Lots and lots of heads. I heard Bush on the radio this morning: “Nobody expected the levees to break.” Except every single news broadcast in the lead-up to landfall.
This is a complete and total failure of leadership, at all levels.
The heads won’t just roll. They’ll bounce from the force of the decapitation.
Unfortunately, I totally believe that the heads that will roll will be the lowest ones, the ones that really had their hands tied. That’s what usually happens in cases like these. It will be a game of shift the blame.
No-one answered my question. Does anyone know where I can find a map of the areas that are actually flooded?
You could try the maps in this thread.
Oh, come on, how was Bush supposed to know about that? I mean, really, who watches the news when they’re on vacation? :rolleyes:
(I am so unbelievably disillusioned that he was on vacation while most of this was going down, and keep in mind I wasn’t terribly illusioned to begin with.)

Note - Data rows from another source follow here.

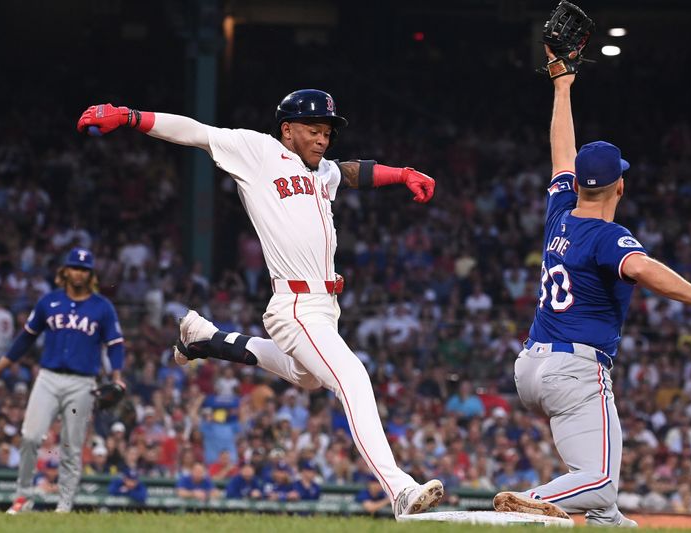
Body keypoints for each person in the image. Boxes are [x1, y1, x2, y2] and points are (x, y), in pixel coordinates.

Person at [77, 89, 443, 518]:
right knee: (352, 377)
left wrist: (401, 174)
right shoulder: (260, 152)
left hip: (326, 306)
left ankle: (207, 338)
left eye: (327, 131)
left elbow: (351, 172)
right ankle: (398, 487)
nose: (322, 138)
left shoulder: (321, 171)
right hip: (295, 304)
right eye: (313, 129)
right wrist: (130, 116)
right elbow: (197, 132)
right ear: (287, 130)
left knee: (307, 378)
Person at [492, 45, 691, 526]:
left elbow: (561, 154)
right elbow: (645, 269)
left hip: (532, 366)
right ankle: (524, 505)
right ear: (620, 187)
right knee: (601, 482)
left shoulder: (560, 213)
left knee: (604, 508)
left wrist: (562, 85)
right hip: (576, 372)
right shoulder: (609, 237)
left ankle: (570, 512)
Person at [0, 248, 126, 514]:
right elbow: (24, 338)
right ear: (65, 271)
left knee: (71, 446)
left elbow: (115, 344)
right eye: (74, 267)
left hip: (82, 384)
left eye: (84, 269)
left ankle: (65, 505)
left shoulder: (102, 307)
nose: (78, 272)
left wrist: (117, 375)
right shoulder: (49, 301)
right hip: (48, 378)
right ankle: (23, 497)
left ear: (90, 274)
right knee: (30, 437)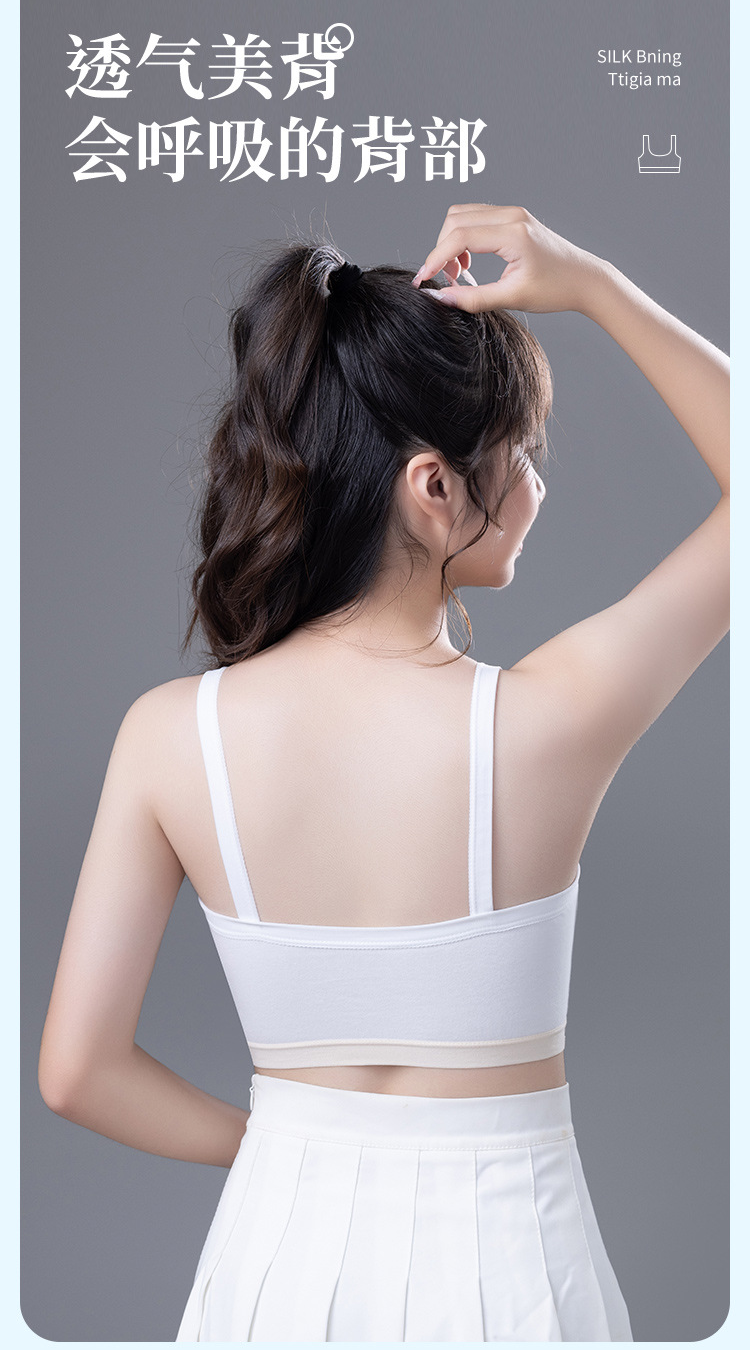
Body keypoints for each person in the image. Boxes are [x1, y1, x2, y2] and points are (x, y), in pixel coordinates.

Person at [38, 203, 729, 1342]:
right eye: (521, 455)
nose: (537, 487)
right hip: (515, 1276)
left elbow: (77, 1072)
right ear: (432, 487)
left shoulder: (168, 735)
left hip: (275, 1269)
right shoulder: (545, 723)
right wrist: (594, 284)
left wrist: (290, 1147)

Just seconds ago on CNN I watched New Orlean’s Mayor Ray Nagin give a brilliant, moving, impassioned speech on the state of his district. By the end of it, I was in tears, the radio hosts were in tears, and I bet everybody else watching were bawling their eyes out. In fifteen minutes the Mayor laid out his frustrations at the speed of help to the district, explained why there were crazy people running around the city shooting things up and took shots at Bush and the Governor and the war on Iraq. He made me laugh when he challenged other politicians to give NO MORE PRESS CONFERENCES until everything was under control…
It was the most stirring, inspirational thing I had seen since the whole drama began, clearly highlighting the disturbing lack of leadership since the crisis began. Who is in charge right now?